Former Mossad head Yossi Cohen acknowledged in an interview with Haaretz on Sunday that Iran has been enriching more uranium since the American withdrawal from the 2015 nuclear deal.
Cohen was interviewed by Haaretz editor-in-chief Aluf Benn at the Haaretz-UCLA Y&S Nazarian Center conference on Israeli National Security. When the two discussed former US President Donald Trump’s decision to withdraw from the deal, and former Prime Minister Benjamin Netanyahu’s encouragement of such a step, Benn noted that ever since that step, Iran has been enriching more uranium than before. Cohen replied, “That’s true.”
Cohen was asked about the fact that several of his predecessors, such as former Mossad chiefs Ephraim Halevy and Tamir Pardo, criticized Netanyahu for pushing Trump to withdraw from the deal. Cohen, as Mossad chief, oversaw an operation in 2018 to get ahold of Iran’s nuclear archive, which helped convince Trump to withdraw from the deal.
“We had shown the Americans and the world that Iran lied all the way to the deal,” Cohen replied. “Iran wasn’t coming clean on many issues that were hidden from the world.”
With regard to operations that the Mossad reportedly conducted deep inside Iran during his tenure at the helm of the agency, Cohen said, “You can damage and slow down their capabilities. Everything that we, according to foreign press reports, did in Iran, was to make sure that they keep enough of a distance in terms of capabilities.”
He added, however, that the main problem remains Iran’s leaders’ intentions, which cannot be changed by clandestine activities.
Cohen also said that he is skeptical that an agreement will emerge from the negotiations that are about to begin in Vienna because Ebrahim Raisi, the recently elected president of Iran, is “not the same face of Iran that [his predecessor] Hassan Rouhani was.

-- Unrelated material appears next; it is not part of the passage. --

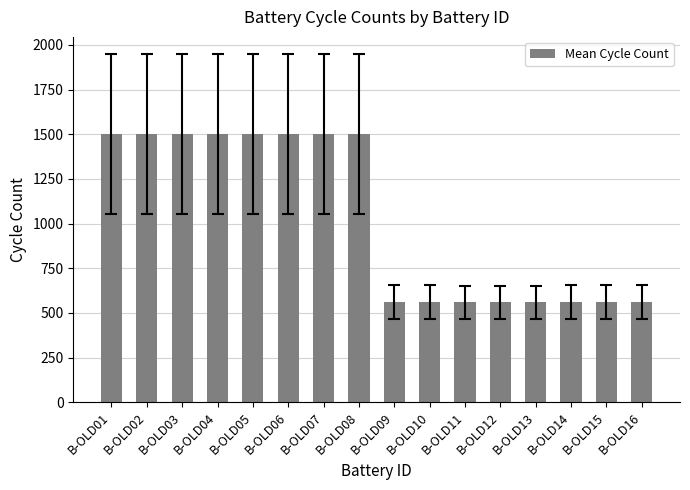

The value at B-OLD13 is 837.9. True or false?

False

He is much more extreme in his regional views, and I’m not sure Iran will agree to a deal.”
Cohen described the negotiations as “motion with a lot of emotion,” but with only a small chance for actual success.

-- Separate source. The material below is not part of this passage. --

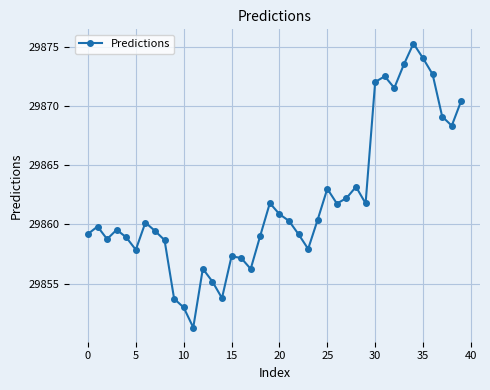

What is the sum of all values?

1194477.3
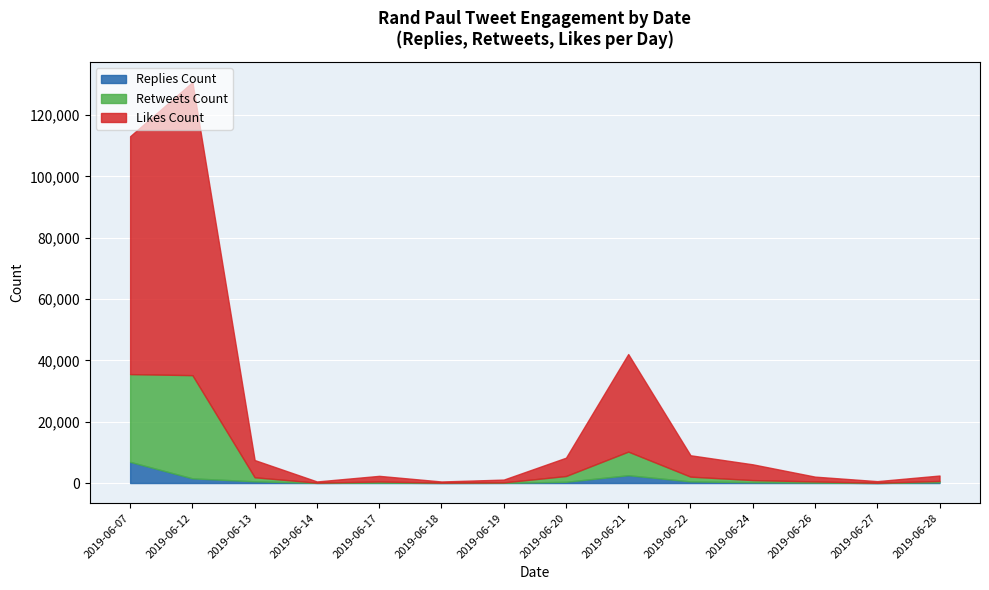

What is the highest value of the Replies Count series?

6903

Despite the assessments of some former senior officials that it is now too late to stop Iran from becoming a nuclear threshold state, Cohen said that “it’s never too late. We have to adapt, in our minds, to the statement that Israel will never let the Iranians hold a military nuclear capability.”
Responding to a question about Israel’s ability to carry out a military strike against Iran by itself, Cohen said, “I think Israel should have the ability to fight this aspect alone, like we did twice in the past in Iraq and Syria.”
The interview with Cohen comes ahead of the resumption of nuclear talks between Iran and world powers on November 29.
Iran has demanded that the US lift sanctions imposed on Iran as part of the nuclear talks and also reassure Iran it will not abandon the deal again.